Hollingsworth Green vs Agreeable Gray in Real Spaces
7 real rooms side by side. Hollingsworth Green and Agreeable Gray are close enough that the difference can be hard to judge from a chip alone — these photos show how each reads at scale, across different spaces and lighting conditions.
Living Room
A living room wall sees more varied light than almost any other surface in the house, which makes the choice between these two more nuanced than a chip suggests. Agreeable Gray brings more warmth to the space, while Hollingsworth Green keeps things cooler and crisper.
Bedroom
Bedrooms are typically lit with warmer, lower light than the rest of the house — a condition that flatters warm tones and deepens cool ones. Hollingsworth Green reads more restrained here, while Agreeable Gray adds a sense of enclosure and warmth.
Dining Room
Dining rooms often rely on warm incandescent or candlelight, which flatters warm undertones and mutes cool ones. The temperature contrast between Agreeable Gray and Hollingsworth Green is what sets these apart most in this context.
Bathroom
Small bathrooms intensify color. A shade that seems quiet in a larger room can feel immersive when you're surrounded by it on four walls. Hollingsworth Green reads more restrained here, while Agreeable Gray adds a sense of enclosure and warmth.
Mudroom
In a hardworking space like a mudroom, the depth and warmth of a color reads differently than in a quieter room. The temperature contrast between Agreeable Gray and Hollingsworth Green is what sets these apart most in this context.
Front Door
On a front door, the color is both the first and last thing you see — a context where even a modest tonal difference reads clearly.
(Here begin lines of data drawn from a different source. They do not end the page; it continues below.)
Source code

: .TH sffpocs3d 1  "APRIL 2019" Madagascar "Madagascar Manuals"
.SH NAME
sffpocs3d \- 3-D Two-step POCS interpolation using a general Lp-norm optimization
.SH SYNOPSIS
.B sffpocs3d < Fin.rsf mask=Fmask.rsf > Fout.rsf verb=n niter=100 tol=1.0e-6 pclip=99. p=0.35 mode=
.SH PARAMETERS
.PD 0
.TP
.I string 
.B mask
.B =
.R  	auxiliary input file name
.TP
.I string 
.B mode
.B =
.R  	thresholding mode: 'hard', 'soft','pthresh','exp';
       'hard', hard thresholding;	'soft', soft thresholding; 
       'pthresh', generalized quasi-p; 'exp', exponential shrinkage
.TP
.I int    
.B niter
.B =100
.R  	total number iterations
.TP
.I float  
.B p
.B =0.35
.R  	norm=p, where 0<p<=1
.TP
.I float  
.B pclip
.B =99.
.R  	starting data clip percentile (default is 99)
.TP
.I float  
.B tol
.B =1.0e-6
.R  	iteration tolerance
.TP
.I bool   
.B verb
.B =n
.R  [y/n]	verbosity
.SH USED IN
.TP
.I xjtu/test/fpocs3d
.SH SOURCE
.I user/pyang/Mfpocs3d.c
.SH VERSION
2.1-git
Agreeable Gray brings more warmth to the space, while Hollingsworth Green keeps things cooler and crisper.
Kitchen Cabinets
Cabinet color is always seen in context — against countertops, backsplash, and hardware — which amplifies undertone differences that might disappear on a plain wall. Hollingsworth Green reads more restrained here, while Agreeable Gray adds a sense of enclosure and warmth.
Color Details
Hollingsworth Green vs Agreeable Gray Simulated Comparison
5 simulated room previews — drag the slider on each to see Hollingsworth Green on one side and Agreeable Gray on the other.
Digital color is approximate. These simulations are generated from the manufacturer's hex values and overlaid on grayscale room photos — your screen's calibration, brightness, and viewing angle all affect how they render. Before committing to either color, test physical samples in your own space under the light you actually live with.
More Hollingsworth Green comparisons
See how Hollingsworth Green stacks up against other well-photographed colors across different brands and tones.